::: Data shown

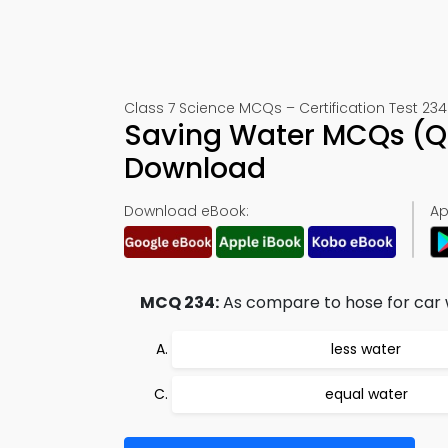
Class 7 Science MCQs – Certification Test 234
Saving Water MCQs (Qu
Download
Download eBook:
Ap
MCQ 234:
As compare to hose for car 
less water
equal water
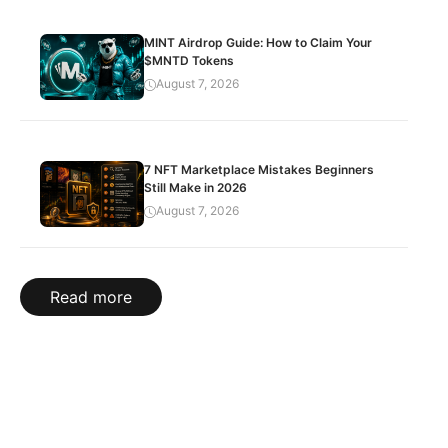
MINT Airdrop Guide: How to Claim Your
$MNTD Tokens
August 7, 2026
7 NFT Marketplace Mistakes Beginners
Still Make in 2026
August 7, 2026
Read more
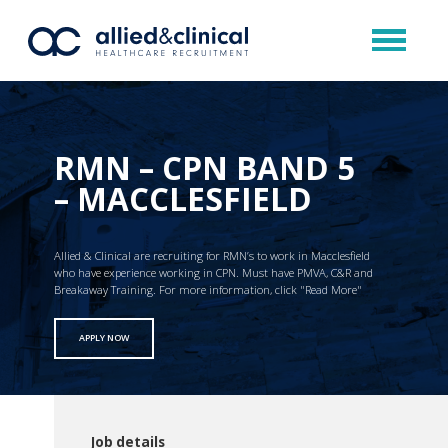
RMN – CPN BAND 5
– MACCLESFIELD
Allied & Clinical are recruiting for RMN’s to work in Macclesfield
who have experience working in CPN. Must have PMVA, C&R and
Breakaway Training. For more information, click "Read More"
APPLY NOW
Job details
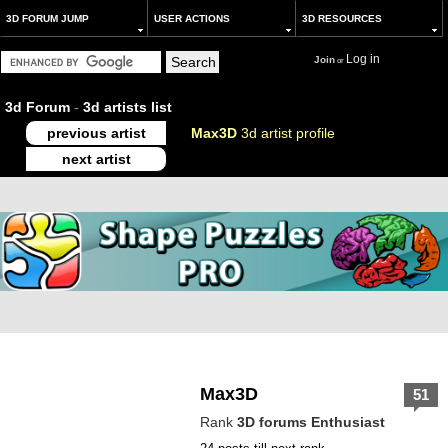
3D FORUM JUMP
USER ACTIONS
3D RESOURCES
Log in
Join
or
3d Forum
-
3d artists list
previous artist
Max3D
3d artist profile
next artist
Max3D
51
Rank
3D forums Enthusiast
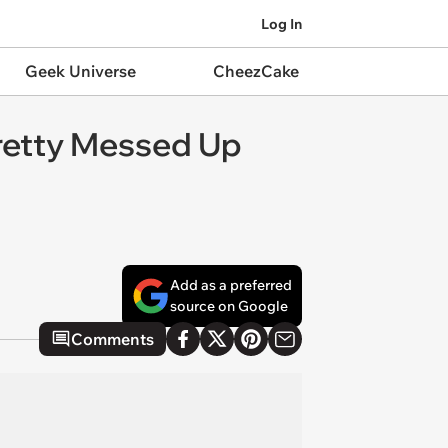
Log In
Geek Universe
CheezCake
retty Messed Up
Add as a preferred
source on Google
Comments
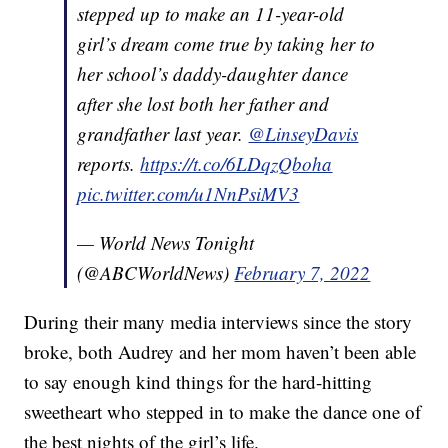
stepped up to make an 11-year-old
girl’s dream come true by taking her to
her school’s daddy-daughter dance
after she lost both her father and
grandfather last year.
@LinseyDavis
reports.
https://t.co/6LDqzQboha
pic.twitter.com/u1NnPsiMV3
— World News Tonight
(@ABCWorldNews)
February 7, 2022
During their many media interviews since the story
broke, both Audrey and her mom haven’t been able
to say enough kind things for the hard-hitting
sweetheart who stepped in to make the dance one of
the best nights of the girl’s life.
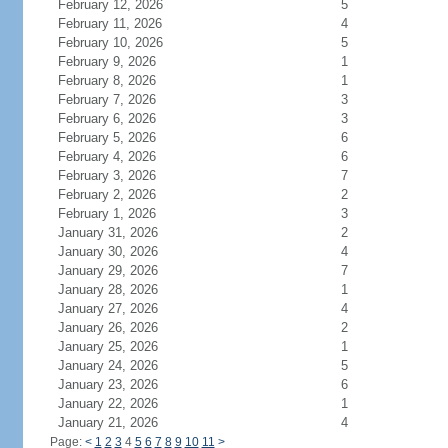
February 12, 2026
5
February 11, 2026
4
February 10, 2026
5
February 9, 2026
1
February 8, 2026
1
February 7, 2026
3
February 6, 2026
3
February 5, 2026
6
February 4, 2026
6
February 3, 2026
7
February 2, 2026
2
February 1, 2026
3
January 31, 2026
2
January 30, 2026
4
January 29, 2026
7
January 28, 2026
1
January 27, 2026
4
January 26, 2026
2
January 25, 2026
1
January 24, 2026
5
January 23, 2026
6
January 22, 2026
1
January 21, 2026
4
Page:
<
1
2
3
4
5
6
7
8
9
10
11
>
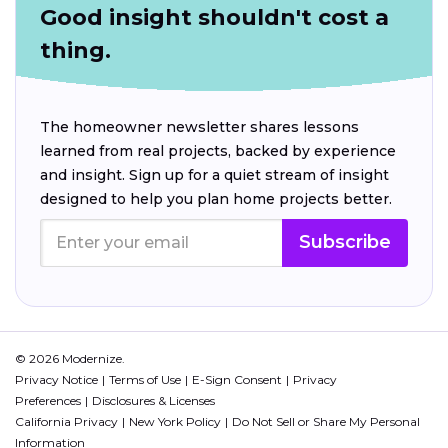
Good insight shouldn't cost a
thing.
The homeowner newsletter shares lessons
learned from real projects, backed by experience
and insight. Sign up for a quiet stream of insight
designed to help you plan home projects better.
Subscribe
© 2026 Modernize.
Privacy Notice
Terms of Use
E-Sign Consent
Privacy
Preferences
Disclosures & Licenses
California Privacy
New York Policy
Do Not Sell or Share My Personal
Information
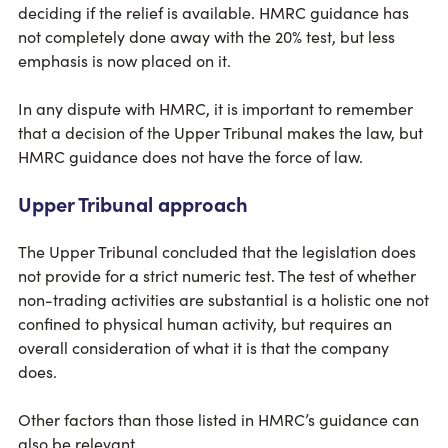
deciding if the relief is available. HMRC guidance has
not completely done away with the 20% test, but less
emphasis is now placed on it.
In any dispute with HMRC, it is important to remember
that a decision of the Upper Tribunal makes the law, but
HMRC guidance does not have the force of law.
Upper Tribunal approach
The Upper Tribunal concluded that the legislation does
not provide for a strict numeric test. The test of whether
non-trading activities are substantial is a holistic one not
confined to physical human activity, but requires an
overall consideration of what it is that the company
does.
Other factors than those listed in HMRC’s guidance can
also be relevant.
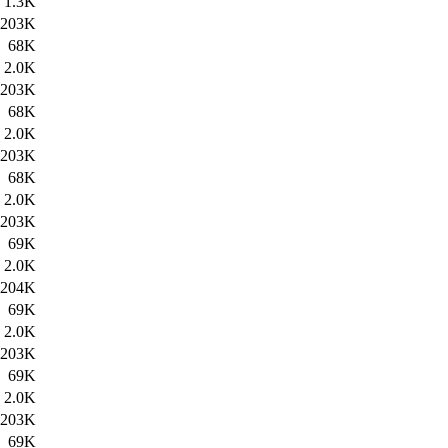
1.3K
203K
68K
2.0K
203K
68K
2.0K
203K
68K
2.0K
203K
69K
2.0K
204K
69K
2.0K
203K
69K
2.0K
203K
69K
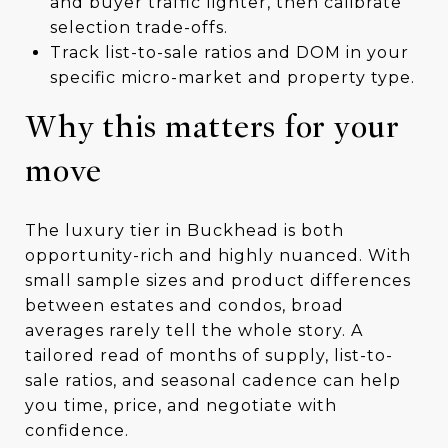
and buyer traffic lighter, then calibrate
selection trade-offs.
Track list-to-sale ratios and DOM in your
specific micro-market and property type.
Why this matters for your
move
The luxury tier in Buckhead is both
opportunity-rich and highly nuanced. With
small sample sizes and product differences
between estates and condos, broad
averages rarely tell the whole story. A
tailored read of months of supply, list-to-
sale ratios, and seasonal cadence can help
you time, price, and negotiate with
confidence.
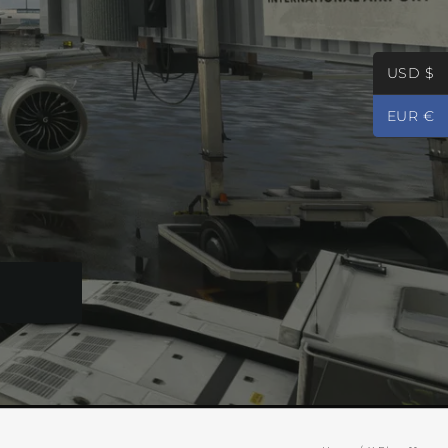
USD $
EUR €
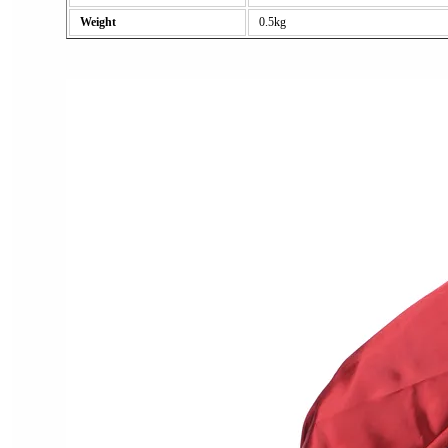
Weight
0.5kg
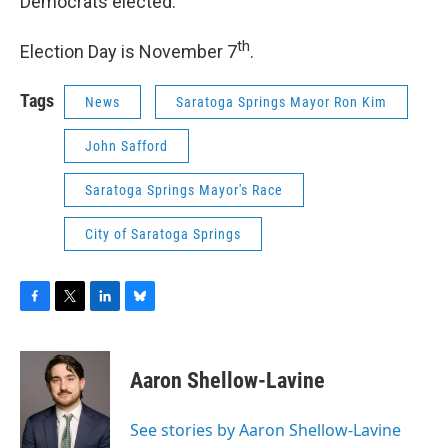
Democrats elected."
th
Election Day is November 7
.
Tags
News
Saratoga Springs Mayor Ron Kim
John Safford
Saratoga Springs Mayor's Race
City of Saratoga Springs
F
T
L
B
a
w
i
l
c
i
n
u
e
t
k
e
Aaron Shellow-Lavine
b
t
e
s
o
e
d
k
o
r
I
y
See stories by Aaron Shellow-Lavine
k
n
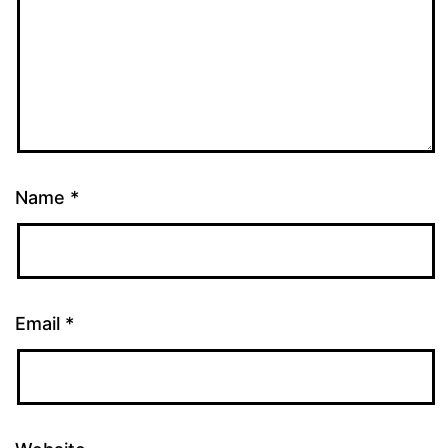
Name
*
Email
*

::::::

__What you will do__
Return the opening line of the data above and every line after it up to and including the line that holds "During their many"; pictures stay out.

__Solved problem__
Class 7 Science MCQs – Certification Test 234
Saving Water MCQs (Qu
Download
Download eBook:
Ap
MCQ 234:
As compare to hose for car 
less water
equal water
MINT Airdrop Guide: How to Claim Your
$MNTD Tokens
August 7, 2026
7 NFT Marketplace Mistakes Beginners
Still Make in 2026
August 7, 2026
Read more
RMN – CPN BAND 5
– MACCLESFIELD
Allied & Clinical are recruiting for RMN’s to work in Macclesfield
who have experience working in CPN. Must have PMVA, C&R and
Breakaway Training. For more information, click "Read More"
APPLY NOW
Job details
3D FORUM JUMP
USER ACTIONS
3D RESOURCES
Log in
Join
or
3d Forum
-
3d artists list
previous artist
Max3D
3d artist profile
next artist
Max3D
51
Rank
3D forums Enthusiast
Log In
Geek Universe
CheezCake
retty Messed Up
Add as a preferred
source on Google
Comments
stepped up to make an 11-year-old
girl’s dream come true by taking her to
her school’s daddy-daughter dance
after she lost both her father and
grandfather last year.
@LinseyDavis
reports.
https://t.co/6LDqzQboha
pic.twitter.com/u1NnPsiMV3
— World News Tonight
(@ABCWorldNews)
February 7, 2022
During their many media interviews since the story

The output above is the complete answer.